◆ Your objective
When a line of the entries contains "chupei", please list that line.

◆ Information provided
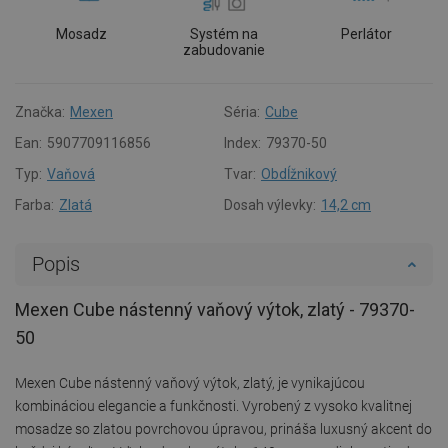
Mosadz
Systém na
Perlátor
zabudovanie
Značka:
Mexen
Séria:
Cube
Ean:
5907709116856
Index:
79370-50
Typ:
Vaňová
Tvar:
Obdĺžnikový
Farba:
Zlatá
Dosah výlevky:
14,2 cm
Popis
Mexen Cube nástenný vaňový výtok, zlatý - 79370-
50
Mexen Cube nástenný vaňový výtok, zlatý, je vynikajúcou
kombináciou elegancie a funkčnosti. Vyrobený z vysoko kvalitnej
mosadze so zlatou povrchovou úpravou, prináša luxusný akcent do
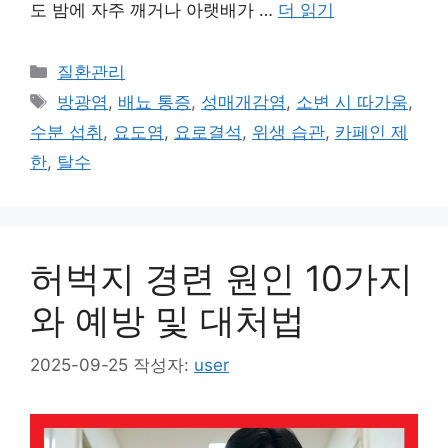
도 밤에 자주 깨거나 아랫배가 …
더 읽기
카
질환관리
테
태
방광염
,
배뇨 통증
,
성매개감염
,
소변 시 따가움
,
고
그
수분 섭취
,
요도염
,
요로결석
,
위생 습관
,
카페인 제
리
한
,
탈수
허벅지 경련 원인 10가지
와 예방 및 대처법
2025-09-25
작성자:
user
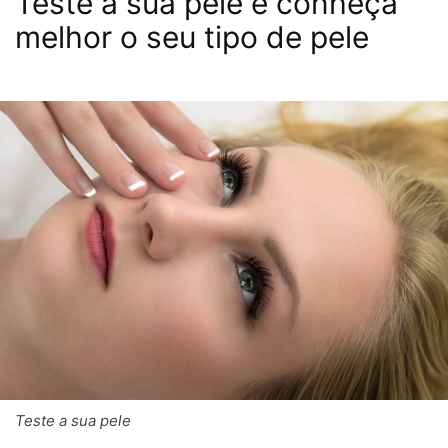
Teste a sua pele e conheça
melhor o seu tipo de pele
Teste a sua pele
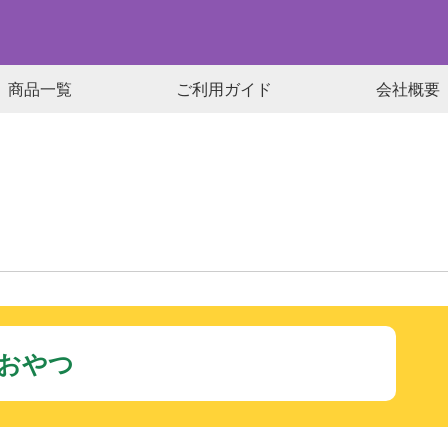
商品一覧
ご利用ガイド
会社概要
千葉県をモチーフにした銘菓
どら焼き詰合せ
のおやつ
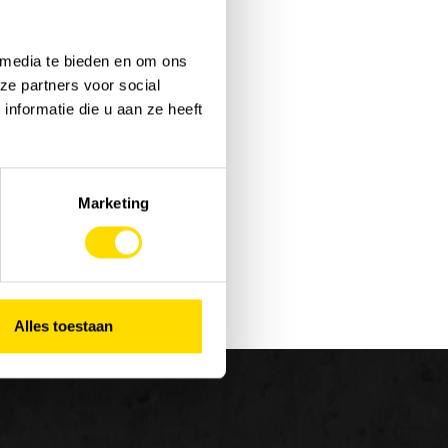
 media te bieden en om ons
ze partners voor social
nformatie die u aan ze heeft
Marketing
Alles toestaan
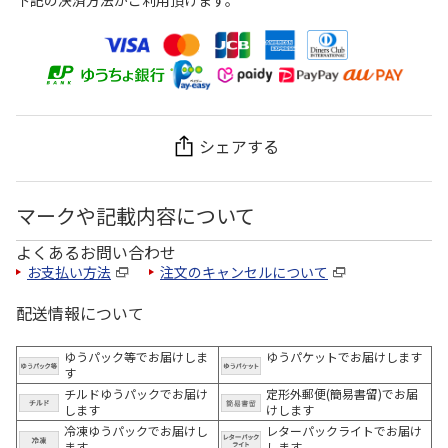
シェアする
マークや記載内容について
よくあるお問い合わせ
お支払い方法
注文のキャンセルについて
配送情報について
ゆうパック等でお届けしま
ゆうパケットでお届けします
す
チルドゆうパックでお届け
定形外郵便(簡易書留)でお届
します
けします
冷凍ゆうパックでお届けし
レターパックライトでお届け
ます。
します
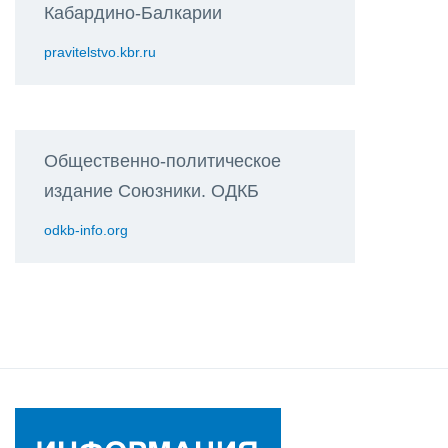
Кабардино-Балкарии
pravitelstvo.kbr.ru
Общественно-политическое
издание Союзники. ОДКБ
odkb-info.org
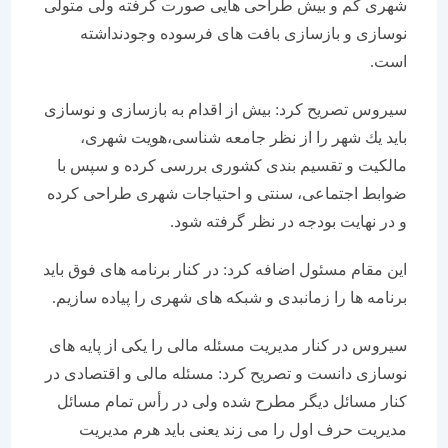
شهری كم و بیش طراحی هایی صورت گرفته ولی متولی
نوسازی و بازسازی بافت های فرسوده وجودنداشته
است.
سیروس تصریح كرد: بیش از اقدام به بازسازی و نوسازی
باید یك شهر را از نظر جامعه شناسی،‌هویت شهری،
مالكیت و تقسیم بندی كشوری بررسی كرده و سپس با
ضوابط اجتماعی، سنتی و احتیاجات شهری طراحی كرده
و در نهایت بودجه در نظر گرفته شود.
این مقام مسئول اضافه كرد: در كنار برنامه های فوق باید
برنامه ها را زمانبدی و شبكه های شهری را پیاده سازیم.
سیروس در كنار مدیریت مسئله مالی را یكی از پایه های
نوسازی دانست و تصریح كرد: مسئله مالی و اقتصادی در
كنار مسائل دیگر مطرح شده ولی در رأس تمام مسائل
مدیریت حرف اول را می زند یعنی باید هرم مدیریت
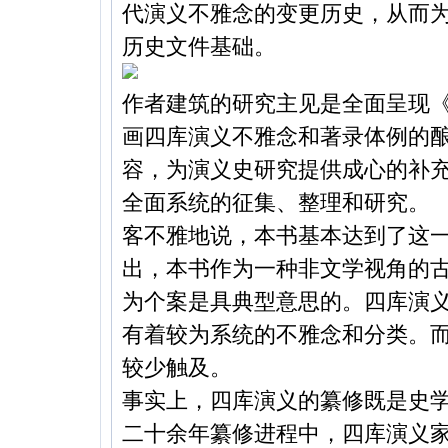
代演义不雅念的变更历史，从而
历史文件基础。
作者建筑的研究主见是全面呈现
画四库演义不雅念和著录体例的
容，为演义史研究提供成心的补
全面系统的征集、整理和研究。
客不雅地说，本书基本达到了这
出，本书作为一种非文学视角的
为个案是具典型意思的。四库演
有着较为系统的不雅念和分类。
较少触及。
事实上，四库演义的纂修既是史
二十余年纂修进程中，四库演义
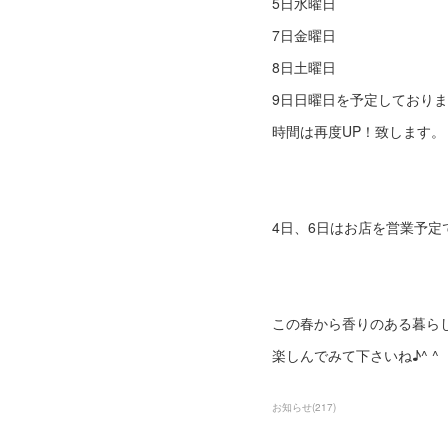
5日水曜日
7日金曜日
8日土曜日
9日日曜日を予定しており
時間は再度UP！致します。
4日、6日はお店を営業予
この春から香りのある暮ら
楽しんでみて下さいね♪^ ^
お知らせ
(
217
)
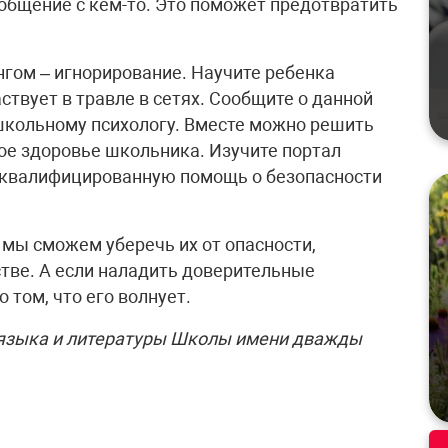
 общение с кем-то. Это поможет предотвратить
нгом – игнорирование. Научите ребенка
аствует в травле в сетях. Сообщите о данной
школьному психологу. Вместе можно решить
кое здоровье школьника. Изучите портал
ь квалифицированную помощь о безопасности
 мы сможем уберечь их от опасности,
тве. А если наладить доверительные
 том, что его волнует.
 языка и литературы Школы имени дважды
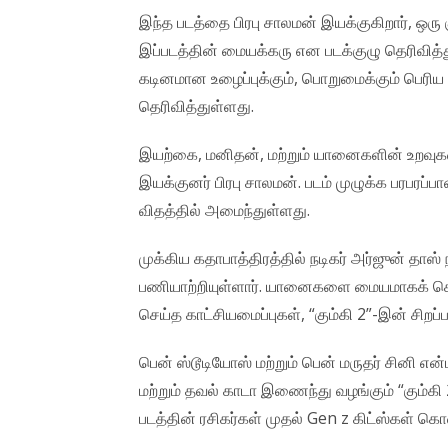
இந்த படத்தை பிரபு சாலமன் இயக்குகிறார், ஒர
இப்படத்தின் மையக்கரு என படக்குழு தெரிவித
கடினமான உழைப்புக்கும், பொறுமைக்கும் பெரிய 
தெரிவித்துள்ளது.
இயற்கை, மனிதன், மற்றும் யானைகளின் உறவ
இயக்குனர் பிரபு சாலமன். படம் முழுக்க பரபர
விதத்தில் அமைந்துள்ளது.
முக்கிய கதாபாத்திரத்தில் நடிகர் அர்ஜுன் தா
பணியாற்றியுள்ளார். யானைகளை மையமாகக் கொண
செய்த காட்சியமைப்புகள், “கும்கி 2”-இன் சிறப்ப
பென் ஸ்டூடியோஸ் மற்றும் பென் மருதர் சினி என்
மற்றும் தவல் காடா இணைந்து வழங்கும் “கும்கி
படத்தின் ரசிகர்கள் முதல் Gen z கிட்ஸ்கள் கொ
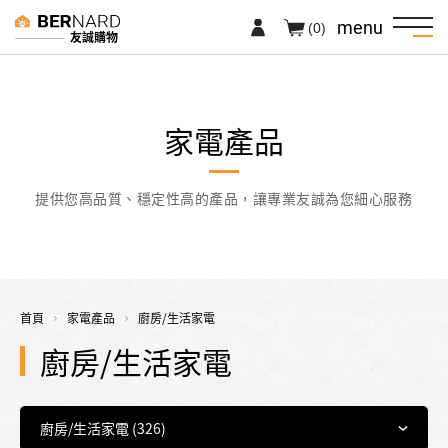
menu
(0)
友誠購物
家電產品
提供您高品質、穩定性高的產品，讓專業友誠為您細心服務
首頁
家電產品
廚房/生活家電
廚房/生活家電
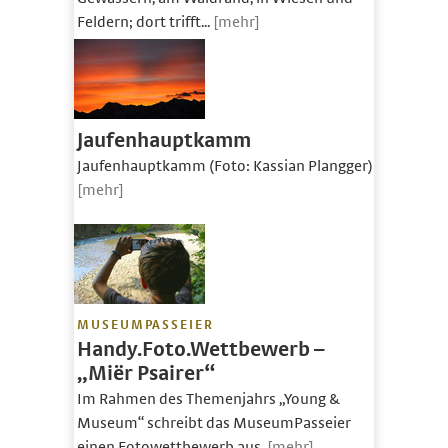
Feldern; dort trifft...
[mehr]
Jaufenhauptkamm
Jaufenhauptkamm (Foto: Kassian Plangger)
[mehr]
MUSEUMPASSEIER
Handy.Foto.Wettbewerb –
„Miër Psairer“
Im Rahmen des Themenjahrs „Young &
Museum“ schreibt das MuseumPasseier
einen Fotowettbewerb aus.
[mehr]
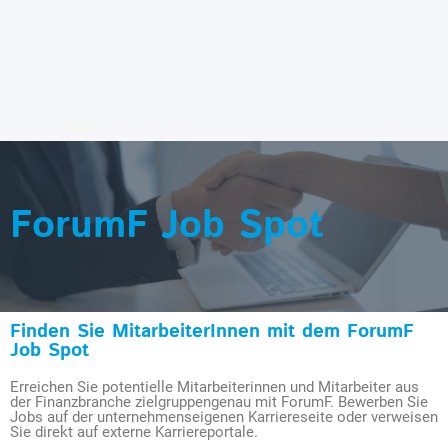
ForumF Job Spot
Finden Sie MitarbeiterInnen mit dem ForumF
Job Spot
Erreichen Sie potentielle Mitarbeiterinnen und Mitarbeiter aus
der Finanzbranche zielgruppengenau mit ForumF. Bewerben Sie
Jobs auf der unternehmenseigenen Karriereseite oder verweisen
Sie direkt auf externe Karriereportale.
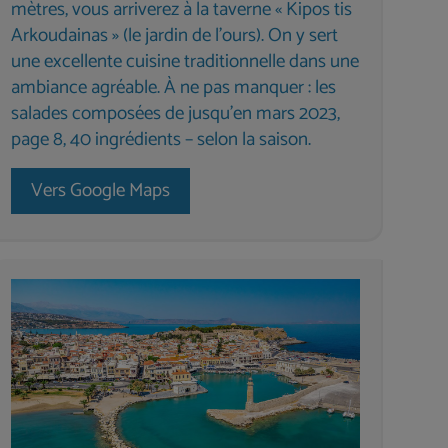
mètres, vous arriverez à la taverne « Kipos tis
Arkoudainas » (le jardin de l'ours). On y sert
une excellente cuisine traditionnelle dans une
ambiance agréable. À ne pas manquer : les
salades composées de jusqu’en mars 2023,
page 8, 40 ingrédients – selon la saison.
Vers Google Maps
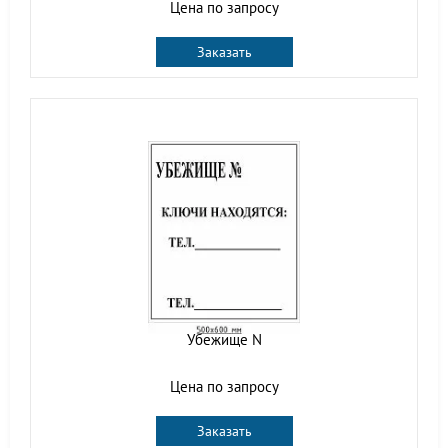
Цена по запросу
Заказать
Убежище N
Цена по запросу
Заказать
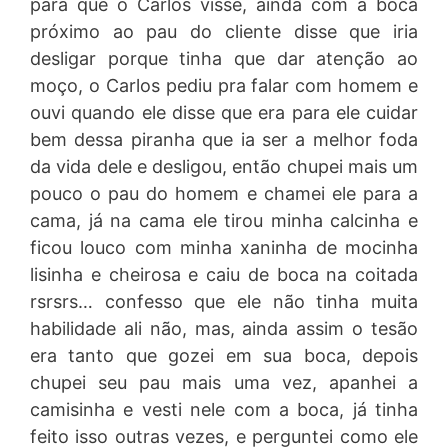
para que o Carlos visse, ainda com a boca
próximo ao pau do cliente disse que iria
desligar porque tinha que dar atenção ao
moço, o Carlos pediu pra falar com homem e
ouvi quando ele disse que era para ele cuidar
bem dessa piranha que ia ser a melhor foda
da vida dele e desligou, então chupei mais um
pouco o pau do homem e chamei ele para a
cama, já na cama ele tirou minha calcinha e
ficou louco com minha xaninha de mocinha
lisinha e cheirosa e caiu de boca na coitada
rsrsrs… confesso que ele não tinha muita
habilidade ali não, mas, ainda assim o tesão
era tanto que gozei em sua boca, depois
chupei seu pau mais uma vez, apanhei a
camisinha e vesti nele com a boca, já tinha
feito isso outras vezes, e perguntei como ele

◆ Output of the exercise
da vida dele e desligou, então chupei mais um
chupei seu pau mais uma vez, apanhei a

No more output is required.